しかし薬売りさんは、しれっとお酒を呑みながら秀ちゃんを見ている。
そして指は緩められ、また私の指を弄び始めた。
(も、もう…!!)
怒っていいのか照れていいのかわからないまま、私は串焼きを頬張った。
カタン…ッ
「え…?あ、よし乃ちゃん!?」
不意に響いた音にハッとして顔を上げると、よし乃ちゃんが青い顔をして箸を落としていた。
苦しそうに眉を顰める彼女に、みんなが注目する。
「ご、ごめんなさい…少し気分が悪くて…」
「よし乃、大丈夫か?」
「うん…悪いけど、私、先に宿に戻っても…?」
そう言ってよし乃ちゃんは、私と薬売りさんをチラッと見た。
『…もちろん。大丈夫ですか?薬を?』
「そうだよ、薬売りさんは薬売りさんだしきっといい薬持って…」
『何を意味不明な事を…』
よし乃ちゃんは私たちを見てクスッと笑うと、首を横に振った。
「ありがとう…でもそこまでじゃないし…そうだ、結」
「うん?」
「悪いんだけど、宿屋まで一緒に来てくれないかな…夜道だし不安で…」
そう言ってよし乃ちゃんはキュッと私の袖を摘んだ。
「……!そ、そうだよね!送っていくよ!」
私は薬売りさんの手から逃れると、勢いよく立ち上がった。
「じゃあ送ってきます」
「あぁ、結よろしくな」
『…………』
そして不服そうな薬売りさんの顔に若干びくびくしながら、よし乃ちゃんと連れ立って店を出た。
彼女の体を支えるようにして暖簾を潜る。
私は不謹慎ながらも、彼女が私を頼ってくれたことに少し嬉しさを感じていた。
(…そうだよね、いきなり居なくなった幼馴染にこんな所で再会したんだもん)
ずっと彼女から感じていた違和感。
きっとそれは当然な反応で。
この町に来てから周囲の人が親切で、私自身の気遣いする気持ちが鈍っていたかもしれない。

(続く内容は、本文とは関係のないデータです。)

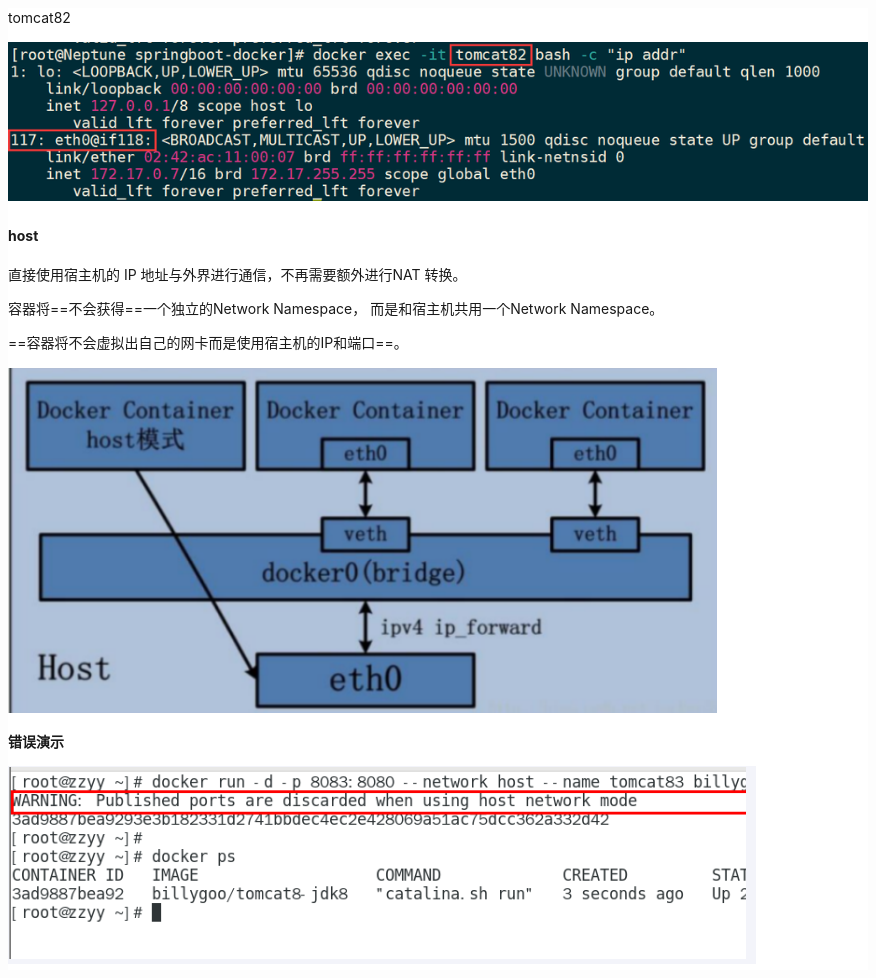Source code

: tomcat82

![image-20221113165415256](../../../images/image-20221113165415256.png)

#### host

直接使用宿主机的 IP 地址与外界进行通信，不再需要额外进行NAT 转换。

容器将==不会获得==一个独立的Network Namespace， 而是和宿主机共用一个Network Namespace。

==容器将不会虚拟出自己的网卡而是使用宿主机的IP和端口==。

![image-20221113165632691](../../../images/image-20221113165632691.png)



**错误演示**

![image-20221113165801017](../../../images/image-20221113165801017.png)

私はみんなの優しさに感謝しながらも、少し反省混じりの気持ちでよし乃ちゃんを見た。
顔を俯けたまま無言のよし乃ちゃんからは、その表情は伺えない。
「よし乃ちゃん、大丈夫?よし乃ちゃんたちが泊まってる宿ってどの辺に…」
私が問いかけると、よし乃ちゃんはスッと顔を上げた。
そして、ハァッと溜息のように息を吐くと、私をキッと睨みつける。
「え…よし乃ちゃ…きゃっ」
ぱしんっ
彼女は私の手を乱暴に払い除けると、ふいっと顔を背けてすたすたと暗い道を歩いて行ってしまう。
「あ…よし乃ちゃ…待って…!」
急な事に私の頭はついていかない。
それでも私は暗闇に消えようとしているよし乃ちゃんの背中を慌てて追いかけた。